L’Arctique est l’une des régions les plus touchées par le changement climatique. “Avant notre étude, aucun sol spongieux similaire n’avait été identifié dans le haut Arctique central, une zone de l’océan couverte de glace qui reste sous-étudiée étant donné les difficultés associées à l’observation et à l’échantillonnage de tels écosystèmes d’eau profonde couverts de glace”, souligne Morganti. L’étroite coopération entre des scientifiques de différentes institutions, dont l’Institut Max Planck de microbiologie marine, l’Institut Alfred Wegener et GEOMAR, a permis de mieux comprendre ce surprenant foyer de vie dans les profondeurs froides. “Avec le déclin rapide de la couverture de glace de mer et le changement de l’environnement océanique, une meilleure connaissance des écosystèmes des hotspots est essentielle pour protéger et gérer la diversité unique de ces mers arctiques sous pression”, conclut Boetius.
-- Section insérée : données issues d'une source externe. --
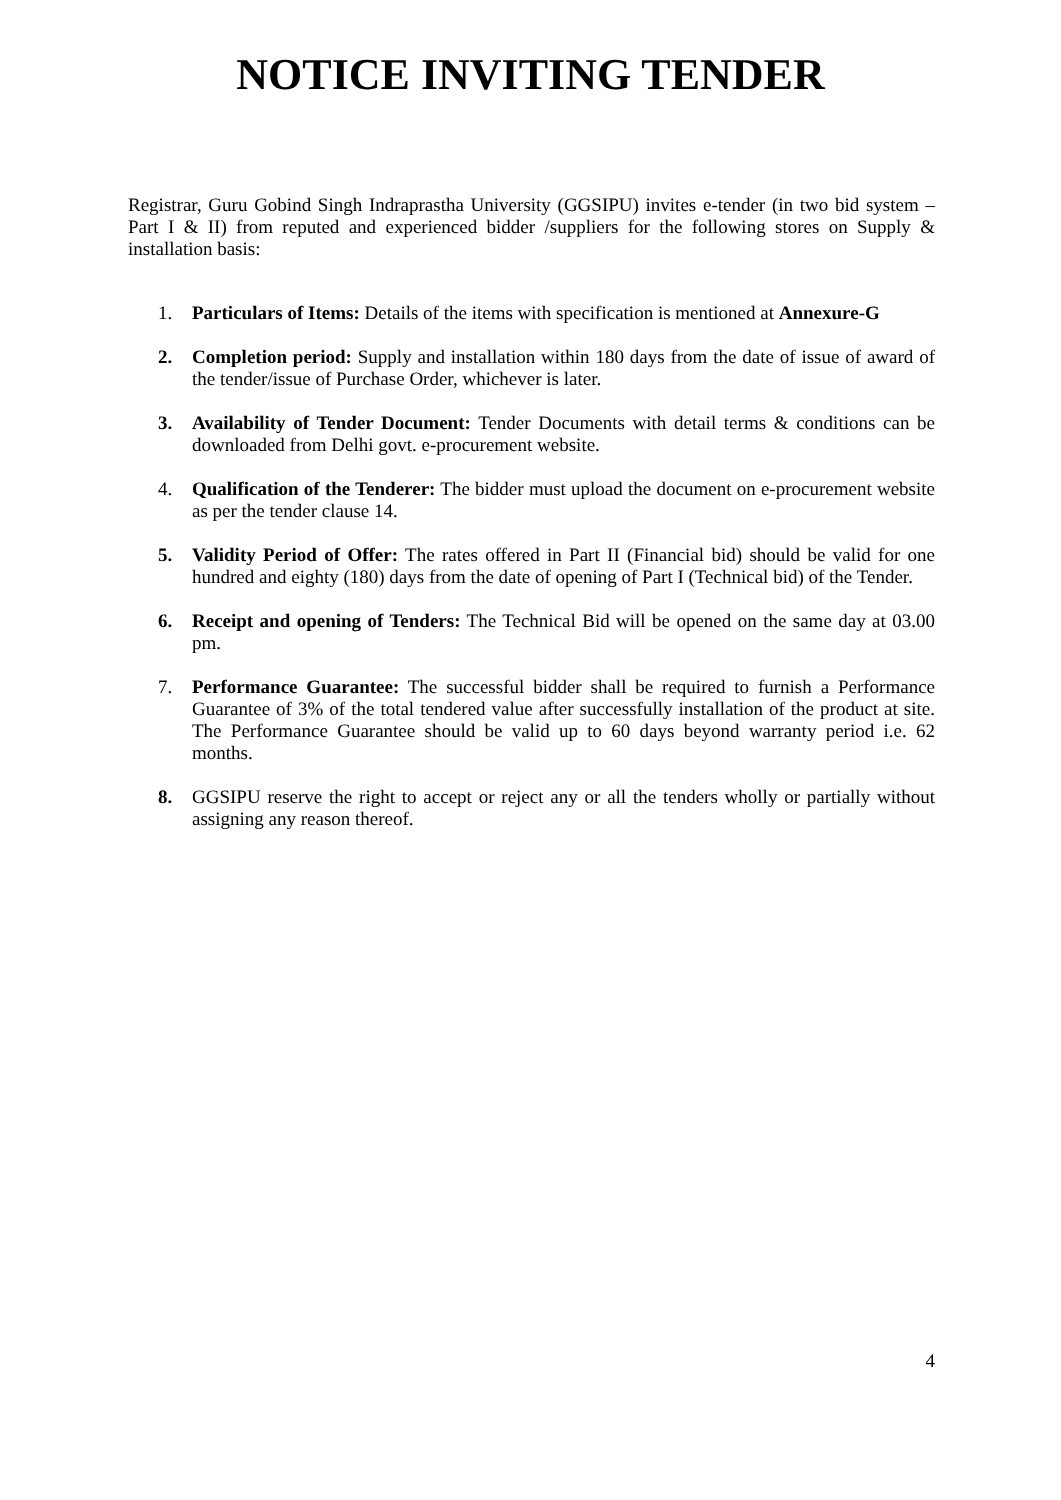NOTICE INVITING TENDER
Registrar, Guru Gobind Singh Indraprastha University (GGSIPU) invites e-tender (in two bid system – Part I & II) from reputed and experienced bidder /suppliers for the following stores on Supply & installation basis:
1. Particulars of Items: Details of the items with specification is mentioned at Annexure-G
2. Completion period: Supply and installation within 180 days from the date of issue of award of the tender/issue of Purchase Order, whichever is later.
3. Availability of Tender Document: Tender Documents with detail terms & conditions can be downloaded from Delhi govt. e-procurement website.
4. Qualification of the Tenderer: The bidder must upload the document on e-procurement website as per the tender clause 14.
5. Validity Period of Offer: The rates offered in Part II (Financial bid) should be valid for one hundred and eighty (180) days from the date of opening of Part I (Technical bid) of the Tender.
6. Receipt and opening of Tenders: The Technical Bid will be opened on the same day at 03.00 pm.
7. Performance Guarantee: The successful bidder shall be required to furnish a Performance Guarantee of 3% of the total tendered value after successfully installation of the product at site. The Performance Guarantee should be valid up to 60 days beyond warranty period i.e. 62 months.
8. GGSIPU reserve the right to accept or reject any or all the tenders wholly or partially without assigning any reason thereof.
4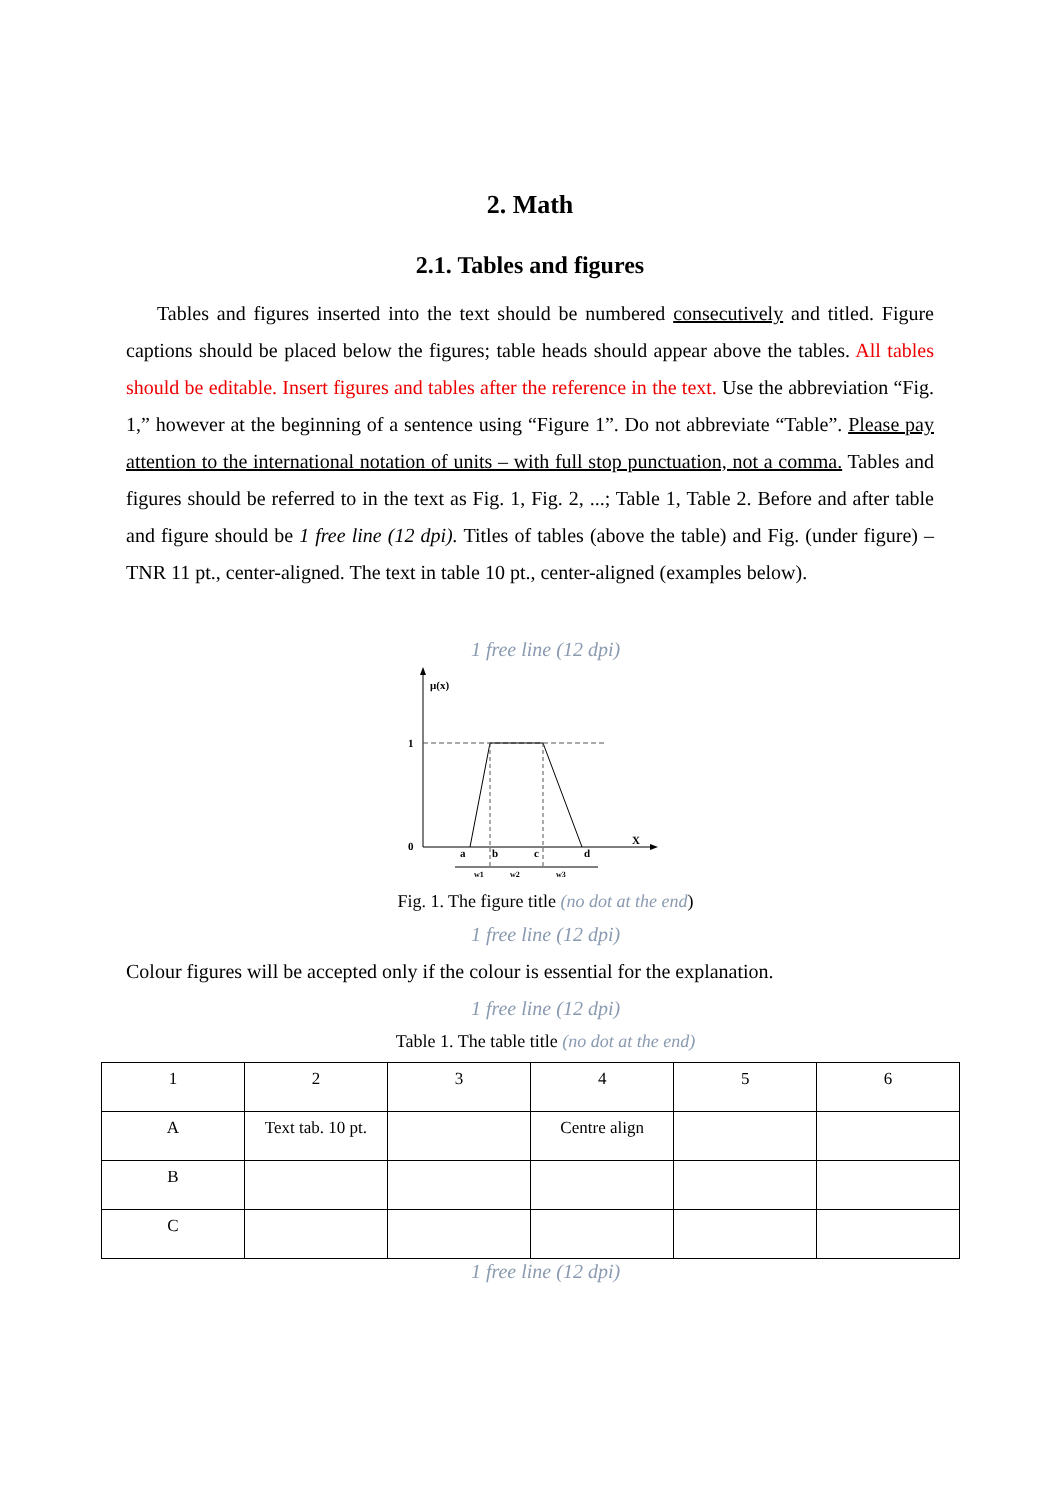2. Math
2.1. Tables and figures
Tables and figures inserted into the text should be numbered consecutively and titled. Figure captions should be placed below the figures; table heads should appear above the tables. All tables should be editable. Insert figures and tables after the reference in the text. Use the abbreviation “Fig. 1,” however at the beginning of a sentence using “Figure 1”. Do not abbreviate “Table”. Please pay attention to the international notation of units – with full stop punctuation, not a comma. Tables and figures should be referred to in the text as Fig. 1, Fig. 2, ...; Table 1, Table 2. Before and after table and figure should be 1 free line (12 dpi). Titles of tables (above the table) and Fig. (under figure) – TNR 11 pt., center-aligned. The text in table 10 pt., center-aligned (examples below).
1 free line (12 dpi)
μ(x)
1
0
X
a
b
c
d
w1
w2
w3
Fig. 1. The figure title (no dot at the end)
1 free line (12 dpi)
Colour figures will be accepted only if the colour is essential for the explanation.
1 free line (12 dpi)
Table 1. The table title (no dot at the end)
| 1 | 2 | 3 | 4 | 5 | 6 |
| A | Text tab. 10 pt. | | Centre align | | |
| B | | | | | |
| C | | | | | |
1 free line (12 dpi)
Référence : “Giant sponge grounds of Central Arctic seamounts are associated with extinct seep life” par T. M. Morganti, B. M. Slaby, A. de Kluijver, K. Busch, U. Hentschel, J. J. Middelburg, H. Grotheer, G. Mollenhauer, J. Dannheim, H. T. Rapp, A. Purser et A. Boetius, 8 février 2022, Nature Communications.
DOI: 10.1038/s41467-022-28129-7

Institutions participantes :

  • Institut Max Planck de Microbiologie Marine, Celsiusstr. 1, 28359 Bremen, Allemagne
  • Alfred Wegener Institute Helmholtz Centre for Polar and Marine Research, Am Handelshafen 12, 27570 Bremerhaven, Allemagne
  • GEOMAR Centre Helmholtz pour la recherche océanique de Kiel, Du¨sternbrooker Weg 20, 24105 Kiel, Allemagne.
  • Université d’Utrecht, Département des sciences de la Terre, Princetonlaan 8a, 3584 CB Utrecht, Pays-Bas.
  • Christian-Albrechts-Université de Kiel, Christian-Albrechts-Platz 4, 24118 Kiel, Allemagne
  • MARUM et Département des géosciences, Université de Brême, 28359 Brême, Allemagne.
  • Institut Helmholtz pour la biodiversité marine fonctionnelle, Ammerla¨nder Heerstraße 231, 26129 Oldenburg, Allemagne.
  • Université de Bergen, Département des sciences biologiques et Centre K.G. Jebsen pour la recherche en mer profonde, PO Box 7803, 5020 Bergen, Norvège.